Convert the lines below into a numbered list, omitting any blank lines.

■ **RECORDS PROVIDED**:
===============

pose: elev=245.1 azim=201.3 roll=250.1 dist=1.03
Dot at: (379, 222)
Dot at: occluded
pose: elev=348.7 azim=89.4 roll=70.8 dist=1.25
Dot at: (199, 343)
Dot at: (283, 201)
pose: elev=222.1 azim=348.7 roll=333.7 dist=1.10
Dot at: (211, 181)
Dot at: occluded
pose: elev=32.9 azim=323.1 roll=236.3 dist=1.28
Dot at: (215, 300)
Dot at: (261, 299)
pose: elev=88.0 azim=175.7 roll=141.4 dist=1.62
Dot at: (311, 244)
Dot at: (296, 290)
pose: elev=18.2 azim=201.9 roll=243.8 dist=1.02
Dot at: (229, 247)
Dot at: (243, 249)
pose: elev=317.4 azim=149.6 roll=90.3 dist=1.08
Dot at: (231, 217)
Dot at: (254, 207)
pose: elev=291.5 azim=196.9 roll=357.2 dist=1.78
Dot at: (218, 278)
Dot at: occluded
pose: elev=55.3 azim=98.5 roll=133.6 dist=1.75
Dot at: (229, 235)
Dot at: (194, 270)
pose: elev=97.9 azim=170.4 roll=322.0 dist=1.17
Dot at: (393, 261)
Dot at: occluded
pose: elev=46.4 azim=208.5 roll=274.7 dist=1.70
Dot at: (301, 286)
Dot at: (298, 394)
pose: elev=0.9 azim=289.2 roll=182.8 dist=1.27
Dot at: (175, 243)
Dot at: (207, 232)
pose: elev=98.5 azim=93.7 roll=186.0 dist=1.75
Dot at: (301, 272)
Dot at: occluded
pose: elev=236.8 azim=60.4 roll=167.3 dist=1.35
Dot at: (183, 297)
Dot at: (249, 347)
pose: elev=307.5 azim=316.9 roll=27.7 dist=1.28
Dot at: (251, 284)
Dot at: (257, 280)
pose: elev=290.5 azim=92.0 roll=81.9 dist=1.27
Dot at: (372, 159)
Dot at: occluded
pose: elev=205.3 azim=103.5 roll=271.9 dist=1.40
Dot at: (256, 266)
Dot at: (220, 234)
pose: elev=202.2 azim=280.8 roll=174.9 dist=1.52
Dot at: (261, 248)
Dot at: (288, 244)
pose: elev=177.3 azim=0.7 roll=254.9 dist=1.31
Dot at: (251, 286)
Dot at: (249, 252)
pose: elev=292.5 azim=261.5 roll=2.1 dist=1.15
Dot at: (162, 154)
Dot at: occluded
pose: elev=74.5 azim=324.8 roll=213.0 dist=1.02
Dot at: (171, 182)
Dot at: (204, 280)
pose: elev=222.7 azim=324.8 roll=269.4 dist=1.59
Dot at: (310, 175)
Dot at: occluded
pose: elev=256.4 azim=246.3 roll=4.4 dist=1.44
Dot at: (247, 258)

===============

■ **FULL OUTPUT**:
1. pose: elev=245.1 azim=201.3 roll=250.1 dist=1.03
2. Dot at: (379, 222)
3. Dot at: occluded
4. pose: elev=348.7 azim=89.4 roll=70.8 dist=1.25
5. Dot at: (199, 343)
6. Dot at: (283, 201)
7. pose: elev=222.1 azim=348.7 roll=333.7 dist=1.10
8. Dot at: (211, 181)
9. Dot at: occluded
10. pose: elev=32.9 azim=323.1 roll=236.3 dist=1.28
11. Dot at: (215, 300)
12. Dot at: (261, 299)
13. pose: elev=88.0 azim=175.7 roll=141.4 dist=1.62
14. Dot at: (311, 244)
15. Dot at: (296, 290)
16. pose: elev=18.2 azim=201.9 roll=243.8 dist=1.02
17. Dot at: (229, 247)
18. Dot at: (243, 249)
19. pose: elev=317.4 azim=149.6 roll=90.3 dist=1.08
20. Dot at: (231, 217)
21. Dot at: (254, 207)
22. pose: elev=291.5 azim=196.9 roll=357.2 dist=1.78
23. Dot at: (218, 278)
24. Dot at: occluded
25. pose: elev=55.3 azim=98.5 roll=133.6 dist=1.75
26. Dot at: (229, 235)
27. Dot at: (194, 270)
28. pose: elev=97.9 azim=170.4 roll=322.0 dist=1.17
29. Dot at: (393, 261)
30. Dot at: occluded
31. pose: elev=46.4 azim=208.5 roll=274.7 dist=1.70
32. Dot at: (301, 286)
33. Dot at: (298, 394)
34. pose: elev=0.9 azim=289.2 roll=182.8 dist=1.27
35. Dot at: (175, 243)
36. Dot at: (207, 232)
37. pose: elev=98.5 azim=93.7 roll=186.0 dist=1.75
38. Dot at: (301, 272)
39. Dot at: occluded
40. pose: elev=236.8 azim=60.4 roll=167.3 dist=1.35
41. Dot at: (183, 297)
42. Dot at: (249, 347)
43. pose: elev=307.5 azim=316.9 roll=27.7 dist=1.28
44. Dot at: (251, 284)
45. Dot at: (257, 280)
46. pose: elev=290.5 azim=92.0 roll=81.9 dist=1.27
47. Dot at: (372, 159)
48. Dot at: occluded
49. pose: elev=205.3 azim=103.5 roll=271.9 dist=1.40
50. Dot at: (256, 266)
51. Dot at: (220, 234)
52. pose: elev=202.2 azim=280.8 roll=174.9 dist=1.52
53. Dot at: (261, 248)
54. Dot at: (288, 244)
55. pose: elev=177.3 azim=0.7 roll=254.9 dist=1.31
56. Dot at: (251, 286)
57. Dot at: (249, 252)
58. pose: elev=292.5 azim=261.5 roll=2.1 dist=1.15
59. Dot at: (162, 154)
60. Dot at: occluded
61. pose: elev=74.5 azim=324.8 roll=213.0 dist=1.02
62. Dot at: (171, 182)
63. Dot at: (204, 280)
64. pose: elev=222.7 azim=324.8 roll=269.4 dist=1.59
65. Dot at: (310, 175)
66. Dot at: occluded
67. pose: elev=256.4 azim=246.3 roll=4.4 dist=1.44
68. Dot at: (247, 258)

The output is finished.